• _COMPLETE THE FOLLOWING_
a: In the ATV litigation memorandum, rewrite the passage from "We consider in" to "I. RICO Claims." with "independently" in place of "de novo".
b: Answer these questions about the ATV litigation memorandum:
(i) In which district did the plaintiffs first file their separate suits?
(ii) On what date was the appeal decided?
(iii) Which federal rule did the district court find the plaintiffs failed to comply with in their RICO claims?

978 F.2d 1265
RICO Bus.Disp.Guide 8153
NOTICE: Ninth Circuit Rule 36-3 provides that dispositions other than opinions or orders designated for publication are not precedential and should not be cited except when relevant under the doctrines of law of the case, res judicata, or collateral estoppel.
In re ALL TERRAIN VEHICLE LITIGATION.
Michael REINHEIMER; Wesley Weir; Michael Schwartzberger;
Joseph Sposato; Robert Abers; Arthur Ingraham;
Sylvia Grunor; Fred Booth, Plaintiffs-Appellants,
v.
HONDA MOTOR CO. LTD., et al., Defendants-Appellees.
No. 91-55475.
United States Court of Appeals, Ninth Circuit.
Argued and Submitted May 8, 1992.
Decided Nov. 10, 1992.
Before JAMES R. BROWNING and FARRIS, Circuit Judges, GEORGE, District Judge.
MEMORANDUM
Plaintiffs, a class of owners of three wheel all-terrain vehicles (ATVs), filed several separate suits in the Eastern District of Pennsylvania against the Specialty Vehicle Industry Association of America and several manufacturers and distributors of ATVs. Plaintiffs claimed ATVs are inherently dangerous and sought compensation for their economic loss under 18 U.S.C. § 1962 (RICO); the Consumer Product Safety Act, 15 U.S.C. § 2051 et seq.; and state statutory and common law. The court consolidated the cases and transferred the action to the Central District of California, where plaintiffs filed their Consolidated Class Action Complaint. The district court granted defendants' motion to dismiss but allowed plaintiffs to file an amended complaint. Acting on defendants' renewed motion to dismiss, the district court dismissed the amended complaint with prejudice. In re All Terrain Vehicle Litigation, 771 F.Supp. 1057 (C.D.Cal.1991).
We consider in this disposition only the dismissal of the RICO and state law claims. We review the dismissal for failure to state a claim de novo, and may affirm on any ground fairly supported by the record. Kruso v. Int'l Tel. & Tel. Corp., 872 F.2d 1416, 1421 (9th Cir.1989). We affirm the court's dismissal of these claims, but remand with instructions to modify the judgment to provide for dismissal of the pendant claims without prejudice.
I. RICO Claims.
The district court twice dismissed the RICO claims because plaintiffs failed to comply with Fed.R.Civ.P. 9(b) and because defendants' alleged misrepresentations did not constitute a claim of fraud.
A.

• _DATASET EXCERPT_
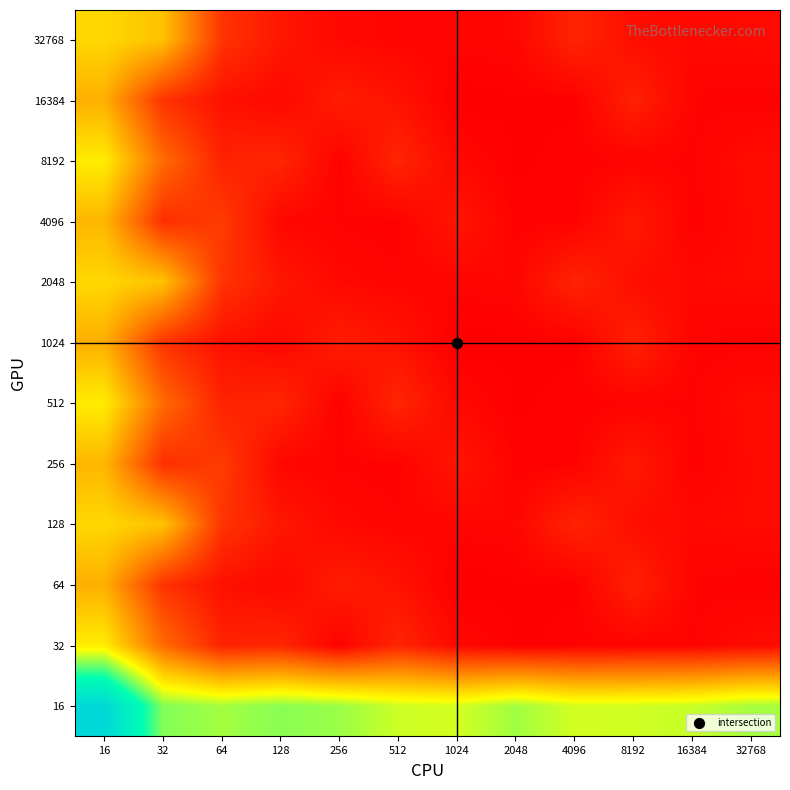

What is the total value across all series at 1024?

87.2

• _ANSWERS_
a:
We consider in this disposition only the dismissal of the RICO and state law claims. We review the dismissal for failure to state a claim independently, and may affirm on any ground fairly supported by the record. Kruso v. Int'l Tel. & Tel. Corp., 872 F.2d 1416, 1421 (9th Cir.1989). We affirm the court's dismissal of these claims, but remand with instructions to modify the judgment to provide for dismissal of the pendant claims without prejudice.
I. RICO Claims.

b:
(i) The Eastern District of Pennsylvania
(ii) Nov. 10, 1992
(iii) Fed.R.Civ.P. 9(b)